# How to complete this task:
Output the data in full. Keep every word exact and exclude the pictures.

# Available data:
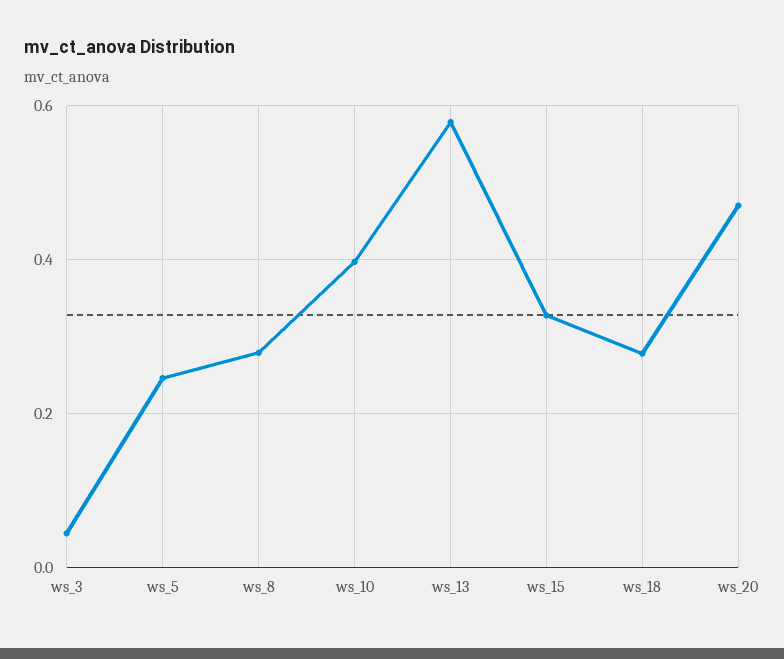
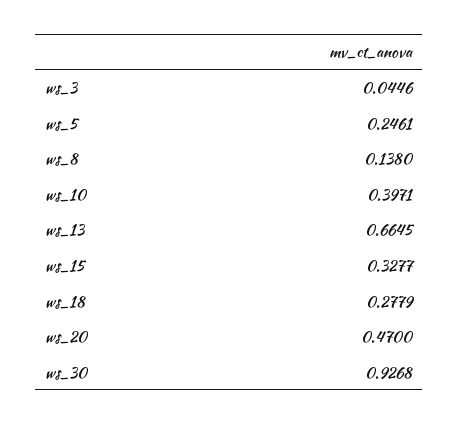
  {
    "ws_3": 0.0446,
    "ws_5": 0.2461,
-   "ws_8": 0.28,
+   "ws_8": 0.138,
    "ws_10": 0.3971,
-   "ws_13": 0.58,
+   "ws_13": 0.6645,
    "ws_15": 0.3277,
    "ws_18": 0.2779,
-   "ws_20": 0.47
+   "ws_20": 0.47,
+   "ws_30": 0.9268
  }

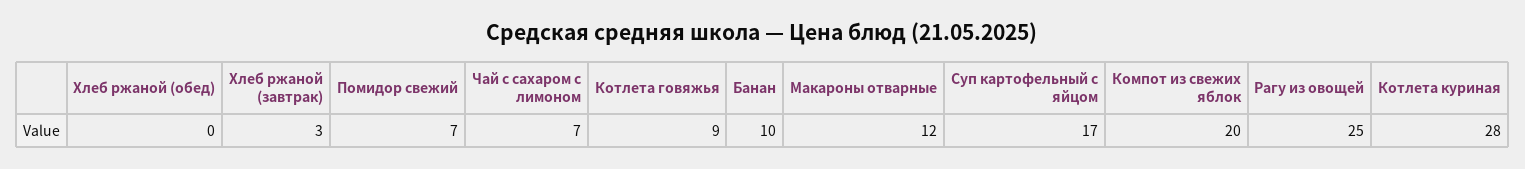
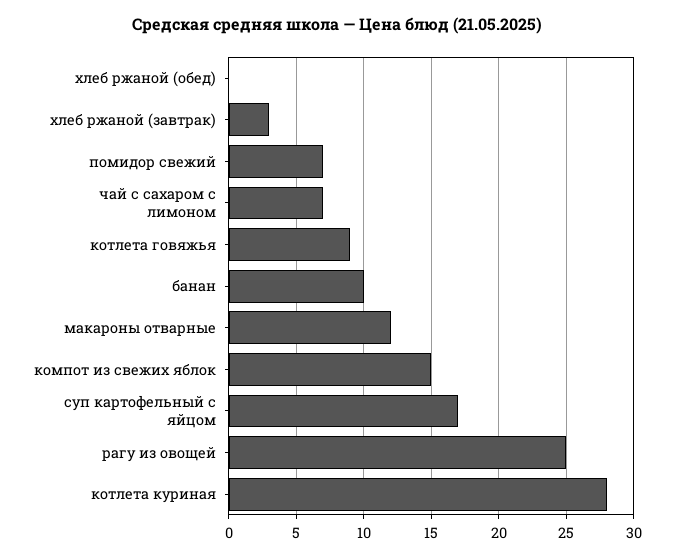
  {
    "Хлеб ржаной (обед)": 0,
    "Хлеб ржаной (завтрак)": 3,
    "Помидор свежий": 7,
    "Чай с сахаром с лимоном": 7,
    "Котлета говяжья": 9,
    "Банан": 10,
    "Макароны отварные": 12,
    "Суп картофельный с яйцом": 17,
-   "Компот из свежих яблок": 20,
+   "Компот из свежих яблок": 15,
    "Рагу из овощей": 25,
    "Котлета куриная": 28
  }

# Output below:
  {
    "ws_3": 0.0446,
    "ws_5": 0.2461,
-   "ws_8": 0.28,
+   "ws_8": 0.138,
    "ws_10": 0.3971,
-   "ws_13": 0.58,
+   "ws_13": 0.6645,
    "ws_15": 0.3277,
    "ws_18": 0.2779,
-   "ws_20": 0.47
+   "ws_20": 0.47,
+   "ws_30": 0.9268
  }

  {
    "Хлеб ржаной (обед)": 0,
    "Хлеб ржаной (завтрак)": 3,
    "Помидор свежий": 7,
    "Чай с сахаром с лимоном": 7,
    "Котлета говяжья": 9,
    "Банан": 10,
    "Макароны отварные": 12,
    "Суп картофельный с яйцом": 17,
-   "Компот из свежих яблок": 20,
+   "Компот из свежих яблок": 15,
    "Рагу из овощей": 25,
    "Котлета куриная": 28
  }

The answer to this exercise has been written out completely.